<<<<
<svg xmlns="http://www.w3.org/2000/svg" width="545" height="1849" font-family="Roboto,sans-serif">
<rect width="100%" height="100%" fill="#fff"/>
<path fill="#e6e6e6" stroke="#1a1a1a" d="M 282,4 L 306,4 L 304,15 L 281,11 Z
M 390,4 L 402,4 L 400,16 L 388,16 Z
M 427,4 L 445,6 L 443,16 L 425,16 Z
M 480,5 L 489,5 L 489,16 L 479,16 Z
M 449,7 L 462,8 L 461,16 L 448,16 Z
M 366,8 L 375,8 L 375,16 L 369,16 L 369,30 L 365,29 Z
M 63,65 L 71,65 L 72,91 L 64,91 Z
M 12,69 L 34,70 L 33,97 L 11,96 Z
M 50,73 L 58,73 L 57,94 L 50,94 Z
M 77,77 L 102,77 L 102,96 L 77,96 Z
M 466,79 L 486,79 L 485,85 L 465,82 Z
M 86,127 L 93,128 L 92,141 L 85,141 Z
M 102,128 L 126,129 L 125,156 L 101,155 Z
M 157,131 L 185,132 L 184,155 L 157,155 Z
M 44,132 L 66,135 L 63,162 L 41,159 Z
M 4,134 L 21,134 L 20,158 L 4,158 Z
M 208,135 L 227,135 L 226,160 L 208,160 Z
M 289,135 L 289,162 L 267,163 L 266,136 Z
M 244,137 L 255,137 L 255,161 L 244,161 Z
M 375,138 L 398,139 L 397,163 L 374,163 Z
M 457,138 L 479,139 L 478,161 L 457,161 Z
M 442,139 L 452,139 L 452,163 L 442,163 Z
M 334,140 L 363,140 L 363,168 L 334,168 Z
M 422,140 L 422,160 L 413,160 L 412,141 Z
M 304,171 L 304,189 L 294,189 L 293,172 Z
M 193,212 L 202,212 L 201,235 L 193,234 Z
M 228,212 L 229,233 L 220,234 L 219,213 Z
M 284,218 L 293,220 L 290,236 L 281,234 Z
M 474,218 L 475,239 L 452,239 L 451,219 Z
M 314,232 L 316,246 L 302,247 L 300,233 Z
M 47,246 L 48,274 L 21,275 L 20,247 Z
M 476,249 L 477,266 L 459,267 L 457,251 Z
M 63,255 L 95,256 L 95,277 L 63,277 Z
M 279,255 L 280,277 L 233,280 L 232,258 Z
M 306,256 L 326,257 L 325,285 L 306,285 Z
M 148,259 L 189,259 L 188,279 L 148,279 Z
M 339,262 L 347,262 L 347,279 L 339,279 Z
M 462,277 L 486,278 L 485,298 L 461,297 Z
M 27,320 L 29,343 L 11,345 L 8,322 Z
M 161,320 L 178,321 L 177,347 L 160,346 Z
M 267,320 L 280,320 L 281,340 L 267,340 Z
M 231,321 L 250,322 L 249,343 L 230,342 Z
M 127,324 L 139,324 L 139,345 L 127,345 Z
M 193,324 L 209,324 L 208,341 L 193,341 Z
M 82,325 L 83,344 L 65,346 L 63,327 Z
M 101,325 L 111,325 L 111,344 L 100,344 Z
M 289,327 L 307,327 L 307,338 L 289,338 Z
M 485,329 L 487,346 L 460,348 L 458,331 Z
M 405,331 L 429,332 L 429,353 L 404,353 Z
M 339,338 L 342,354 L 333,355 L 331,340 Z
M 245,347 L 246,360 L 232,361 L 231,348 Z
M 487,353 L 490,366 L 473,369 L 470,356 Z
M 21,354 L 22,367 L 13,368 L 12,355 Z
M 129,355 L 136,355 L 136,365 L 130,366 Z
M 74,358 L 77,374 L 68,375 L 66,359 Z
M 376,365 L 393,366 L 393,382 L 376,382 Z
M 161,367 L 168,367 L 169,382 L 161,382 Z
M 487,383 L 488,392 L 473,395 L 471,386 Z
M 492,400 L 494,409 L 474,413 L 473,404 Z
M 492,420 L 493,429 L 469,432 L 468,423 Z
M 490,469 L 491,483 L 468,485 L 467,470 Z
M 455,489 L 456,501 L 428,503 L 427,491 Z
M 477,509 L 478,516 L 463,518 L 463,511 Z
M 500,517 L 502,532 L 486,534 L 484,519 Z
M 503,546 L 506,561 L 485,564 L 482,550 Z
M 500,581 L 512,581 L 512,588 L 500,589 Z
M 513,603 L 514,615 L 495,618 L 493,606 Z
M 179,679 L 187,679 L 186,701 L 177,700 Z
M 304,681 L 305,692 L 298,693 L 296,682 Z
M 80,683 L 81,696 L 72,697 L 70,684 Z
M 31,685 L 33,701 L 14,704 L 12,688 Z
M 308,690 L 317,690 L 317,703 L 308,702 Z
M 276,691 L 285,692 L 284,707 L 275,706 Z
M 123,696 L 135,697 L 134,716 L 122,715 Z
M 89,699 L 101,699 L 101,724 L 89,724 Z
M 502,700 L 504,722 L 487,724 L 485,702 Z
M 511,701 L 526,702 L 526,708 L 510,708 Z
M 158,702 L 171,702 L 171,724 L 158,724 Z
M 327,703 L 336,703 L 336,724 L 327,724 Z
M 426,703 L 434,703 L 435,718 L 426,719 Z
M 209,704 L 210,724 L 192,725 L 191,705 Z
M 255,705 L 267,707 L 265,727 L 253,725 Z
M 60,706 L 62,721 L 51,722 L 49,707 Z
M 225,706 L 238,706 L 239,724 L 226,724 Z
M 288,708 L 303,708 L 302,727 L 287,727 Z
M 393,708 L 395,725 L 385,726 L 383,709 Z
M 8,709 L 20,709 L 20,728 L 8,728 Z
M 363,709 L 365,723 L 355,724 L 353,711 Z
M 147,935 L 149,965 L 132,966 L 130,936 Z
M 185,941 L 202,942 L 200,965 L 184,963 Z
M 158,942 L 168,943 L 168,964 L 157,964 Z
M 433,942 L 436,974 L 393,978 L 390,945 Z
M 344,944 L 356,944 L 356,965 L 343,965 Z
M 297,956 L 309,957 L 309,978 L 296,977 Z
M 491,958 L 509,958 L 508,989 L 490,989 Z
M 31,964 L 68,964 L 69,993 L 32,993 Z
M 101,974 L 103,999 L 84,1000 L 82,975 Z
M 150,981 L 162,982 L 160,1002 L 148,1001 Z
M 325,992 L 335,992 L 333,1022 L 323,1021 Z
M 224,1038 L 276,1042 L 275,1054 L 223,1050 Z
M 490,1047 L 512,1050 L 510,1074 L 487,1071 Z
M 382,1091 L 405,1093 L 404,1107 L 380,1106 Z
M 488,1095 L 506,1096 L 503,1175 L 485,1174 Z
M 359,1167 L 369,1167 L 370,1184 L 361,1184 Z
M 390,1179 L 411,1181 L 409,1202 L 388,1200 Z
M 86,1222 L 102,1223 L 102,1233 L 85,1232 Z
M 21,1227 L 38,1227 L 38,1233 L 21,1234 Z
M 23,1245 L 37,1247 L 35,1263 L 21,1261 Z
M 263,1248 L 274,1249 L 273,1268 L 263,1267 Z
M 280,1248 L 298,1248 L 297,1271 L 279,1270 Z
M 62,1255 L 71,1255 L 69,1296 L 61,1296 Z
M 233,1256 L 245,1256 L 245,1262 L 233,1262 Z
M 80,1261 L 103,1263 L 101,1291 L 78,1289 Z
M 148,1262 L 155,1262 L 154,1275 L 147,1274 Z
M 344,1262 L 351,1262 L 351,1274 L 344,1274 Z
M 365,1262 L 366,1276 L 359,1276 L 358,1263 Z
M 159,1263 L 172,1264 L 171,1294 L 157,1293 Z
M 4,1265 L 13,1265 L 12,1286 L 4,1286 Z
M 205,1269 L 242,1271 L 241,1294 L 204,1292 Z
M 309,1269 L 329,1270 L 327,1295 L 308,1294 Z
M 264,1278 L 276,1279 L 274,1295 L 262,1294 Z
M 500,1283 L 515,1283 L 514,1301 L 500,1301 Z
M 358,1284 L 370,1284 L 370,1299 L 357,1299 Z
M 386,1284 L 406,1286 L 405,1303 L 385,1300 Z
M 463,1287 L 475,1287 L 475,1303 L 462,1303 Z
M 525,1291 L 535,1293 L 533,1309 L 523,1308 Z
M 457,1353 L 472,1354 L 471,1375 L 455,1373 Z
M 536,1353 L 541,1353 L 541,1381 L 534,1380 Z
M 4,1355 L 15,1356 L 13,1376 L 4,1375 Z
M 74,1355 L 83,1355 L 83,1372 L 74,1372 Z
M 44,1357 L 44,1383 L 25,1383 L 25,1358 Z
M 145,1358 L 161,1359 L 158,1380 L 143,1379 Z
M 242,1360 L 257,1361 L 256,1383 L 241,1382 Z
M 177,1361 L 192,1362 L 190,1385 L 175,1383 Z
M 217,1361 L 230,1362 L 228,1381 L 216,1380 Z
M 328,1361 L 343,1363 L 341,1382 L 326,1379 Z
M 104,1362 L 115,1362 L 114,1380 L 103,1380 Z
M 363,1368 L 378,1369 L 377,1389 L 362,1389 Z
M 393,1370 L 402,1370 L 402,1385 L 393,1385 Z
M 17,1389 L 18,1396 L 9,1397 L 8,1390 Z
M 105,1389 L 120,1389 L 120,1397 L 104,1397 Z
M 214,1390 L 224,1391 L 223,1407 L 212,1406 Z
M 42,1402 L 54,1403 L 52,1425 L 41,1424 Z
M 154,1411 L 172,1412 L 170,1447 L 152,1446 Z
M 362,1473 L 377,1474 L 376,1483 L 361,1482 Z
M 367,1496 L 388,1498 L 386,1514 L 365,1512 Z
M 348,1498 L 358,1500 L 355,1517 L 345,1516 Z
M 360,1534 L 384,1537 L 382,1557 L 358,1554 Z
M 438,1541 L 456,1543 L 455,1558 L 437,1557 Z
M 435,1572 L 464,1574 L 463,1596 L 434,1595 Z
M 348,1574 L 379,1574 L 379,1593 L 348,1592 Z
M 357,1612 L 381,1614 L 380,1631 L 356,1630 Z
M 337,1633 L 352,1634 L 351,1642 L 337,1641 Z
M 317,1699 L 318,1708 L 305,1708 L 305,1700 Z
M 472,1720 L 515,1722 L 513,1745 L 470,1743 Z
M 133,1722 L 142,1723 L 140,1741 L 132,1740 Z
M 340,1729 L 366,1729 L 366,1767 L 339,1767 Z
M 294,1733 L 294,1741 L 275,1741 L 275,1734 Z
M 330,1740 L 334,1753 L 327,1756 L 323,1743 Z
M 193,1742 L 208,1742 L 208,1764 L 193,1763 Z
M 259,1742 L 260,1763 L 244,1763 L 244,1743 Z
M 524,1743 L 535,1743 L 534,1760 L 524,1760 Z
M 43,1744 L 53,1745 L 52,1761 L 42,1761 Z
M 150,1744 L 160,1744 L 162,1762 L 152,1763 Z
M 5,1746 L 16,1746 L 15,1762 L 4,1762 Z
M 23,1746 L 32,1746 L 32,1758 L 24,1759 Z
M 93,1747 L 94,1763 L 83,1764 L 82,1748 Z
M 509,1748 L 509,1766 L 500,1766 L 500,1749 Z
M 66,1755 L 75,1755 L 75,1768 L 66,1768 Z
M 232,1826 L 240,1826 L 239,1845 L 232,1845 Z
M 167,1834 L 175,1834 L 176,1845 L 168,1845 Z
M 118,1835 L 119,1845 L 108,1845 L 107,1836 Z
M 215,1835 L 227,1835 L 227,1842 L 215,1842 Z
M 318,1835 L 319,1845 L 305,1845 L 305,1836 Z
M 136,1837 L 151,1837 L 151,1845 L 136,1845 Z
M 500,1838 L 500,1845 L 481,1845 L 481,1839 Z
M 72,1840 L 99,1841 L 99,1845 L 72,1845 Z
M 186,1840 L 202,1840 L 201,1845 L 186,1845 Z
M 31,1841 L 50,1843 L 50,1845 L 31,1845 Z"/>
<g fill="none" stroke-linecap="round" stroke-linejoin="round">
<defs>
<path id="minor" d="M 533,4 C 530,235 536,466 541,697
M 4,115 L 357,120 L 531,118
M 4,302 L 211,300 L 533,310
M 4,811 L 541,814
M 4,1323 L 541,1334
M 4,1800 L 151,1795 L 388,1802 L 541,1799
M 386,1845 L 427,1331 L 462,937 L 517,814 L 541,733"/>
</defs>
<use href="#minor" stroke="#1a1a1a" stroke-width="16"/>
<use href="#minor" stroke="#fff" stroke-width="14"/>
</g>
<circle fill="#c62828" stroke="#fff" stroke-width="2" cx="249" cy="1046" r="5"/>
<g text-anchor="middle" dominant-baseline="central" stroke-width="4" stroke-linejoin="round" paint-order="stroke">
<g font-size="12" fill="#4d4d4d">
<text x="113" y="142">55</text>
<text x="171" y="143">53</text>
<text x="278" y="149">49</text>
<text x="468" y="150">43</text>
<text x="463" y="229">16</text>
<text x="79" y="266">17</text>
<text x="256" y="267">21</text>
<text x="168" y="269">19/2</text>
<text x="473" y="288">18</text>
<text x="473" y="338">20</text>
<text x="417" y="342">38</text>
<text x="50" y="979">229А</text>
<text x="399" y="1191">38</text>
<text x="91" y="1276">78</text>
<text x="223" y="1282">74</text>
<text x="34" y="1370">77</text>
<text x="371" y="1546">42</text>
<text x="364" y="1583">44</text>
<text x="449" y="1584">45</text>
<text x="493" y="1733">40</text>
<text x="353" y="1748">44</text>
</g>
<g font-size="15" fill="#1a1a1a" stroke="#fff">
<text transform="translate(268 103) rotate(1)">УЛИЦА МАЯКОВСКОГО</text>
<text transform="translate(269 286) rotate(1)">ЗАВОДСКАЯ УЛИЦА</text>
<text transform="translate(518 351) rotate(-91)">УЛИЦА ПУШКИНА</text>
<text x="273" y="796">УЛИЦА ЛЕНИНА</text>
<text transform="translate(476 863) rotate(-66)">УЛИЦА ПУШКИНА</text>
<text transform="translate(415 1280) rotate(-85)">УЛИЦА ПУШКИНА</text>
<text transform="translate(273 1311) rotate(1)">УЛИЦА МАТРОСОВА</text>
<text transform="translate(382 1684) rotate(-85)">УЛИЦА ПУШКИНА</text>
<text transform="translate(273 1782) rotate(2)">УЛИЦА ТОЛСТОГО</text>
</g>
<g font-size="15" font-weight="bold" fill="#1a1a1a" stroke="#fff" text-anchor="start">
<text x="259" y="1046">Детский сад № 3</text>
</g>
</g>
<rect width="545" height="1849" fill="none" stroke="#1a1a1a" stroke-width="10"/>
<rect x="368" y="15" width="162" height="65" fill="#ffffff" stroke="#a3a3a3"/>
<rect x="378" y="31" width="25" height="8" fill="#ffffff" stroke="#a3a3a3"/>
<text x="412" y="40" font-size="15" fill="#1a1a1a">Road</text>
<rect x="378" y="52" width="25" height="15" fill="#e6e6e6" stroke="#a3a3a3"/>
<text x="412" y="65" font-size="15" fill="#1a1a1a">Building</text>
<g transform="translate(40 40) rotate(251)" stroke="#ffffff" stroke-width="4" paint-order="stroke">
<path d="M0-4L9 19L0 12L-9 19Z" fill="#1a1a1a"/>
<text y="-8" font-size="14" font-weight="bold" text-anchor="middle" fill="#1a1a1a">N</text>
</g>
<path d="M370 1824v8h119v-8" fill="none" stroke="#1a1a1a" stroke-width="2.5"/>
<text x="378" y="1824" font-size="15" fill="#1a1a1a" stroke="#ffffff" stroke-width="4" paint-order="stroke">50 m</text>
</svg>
>>>>
The answer must be a single number: the count of lines in the records above that contain the word "middle".

2